In Chapter 8 of 12 in his 2011 Capture Your Flag interview with host Erik Michielsen, IndieGoGo co-founder and entrepreneur Slava Rubin answers "What Factors Informed Your Decision on Whether to Use Convertible Debt or Equity Financing?" Understanding money source - sophisticated vs. non-sophisticated - is a fundamental first step. Sophisticated investors, which includes angels and venture capital firms, tend to have more valuation experience. Non-sophisticated investors, which includes friends and family, tend to be less valuation savvy. Rubin notes convertible debt financing offers valuation flexibility good for working with non-sophisticated investors. Given the lower startup costs and increasing number of non-sophisticated investors entering the financing pool, many early stage startups are choosing this over equity. Rubin is co-founder and CEO of IndieGoGo.com, a crowdfunding startup whose platform helps individuals and groups finance their passions.
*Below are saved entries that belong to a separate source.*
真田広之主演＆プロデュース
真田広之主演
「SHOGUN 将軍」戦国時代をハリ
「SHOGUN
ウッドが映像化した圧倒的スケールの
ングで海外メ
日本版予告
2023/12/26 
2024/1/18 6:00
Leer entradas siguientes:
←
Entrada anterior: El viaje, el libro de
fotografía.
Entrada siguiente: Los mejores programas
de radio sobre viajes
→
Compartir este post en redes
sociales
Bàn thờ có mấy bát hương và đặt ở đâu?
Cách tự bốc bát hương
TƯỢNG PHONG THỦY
Before IndieGoGo, Rubin worked in management consulting for Diamond Consulting, now a PWC company. Rubin founded and manages non-profit Music Against Myeloma to raise funds and awareness to fight cancer. He earned a BBA from the Wharton School at the University of Pennsylvania.
Erik: What factors inform your decision on whether to use convertible debt or equity financing?
Slava: Yeah, I mean I think it’s really important, especially today, as you’re able to accomplish a lot more with your business and prove a lot more with less money, it’s really important to decide where your money is coming from, whether that be coming from institutions, or from angels who are sophisticated, or maybe just friends and family, and as you do that, what you don’t wanna do is get stuck with evaluation from people that don’t really, should we say, have an understanding of your business and aren’t really experts in doing evaluations. So it’s really important to know how much money you’re trying to raise and where you’re at in the life cycle of your business. I think you’re seeing a lot more people using convertible debt these days because it comes much quicker, there’s a lot less terms, and you’re finding a lot more money from folks that aren’t official, sophisticated VCs. So with all that new money on the table, you don’t want to lock yourself down with evaluation that might not be appropriate whether it be too low or too high, so convertible debt is definitely interesting for folks in the earlier part of their process. From a VC investment perspective or equity, there comes a point where folks need to know exactly how much they own, and they like to know their percentages and how much they’re gonna be involved in the company. So as you get further into the life cycle, I think that becomes really important.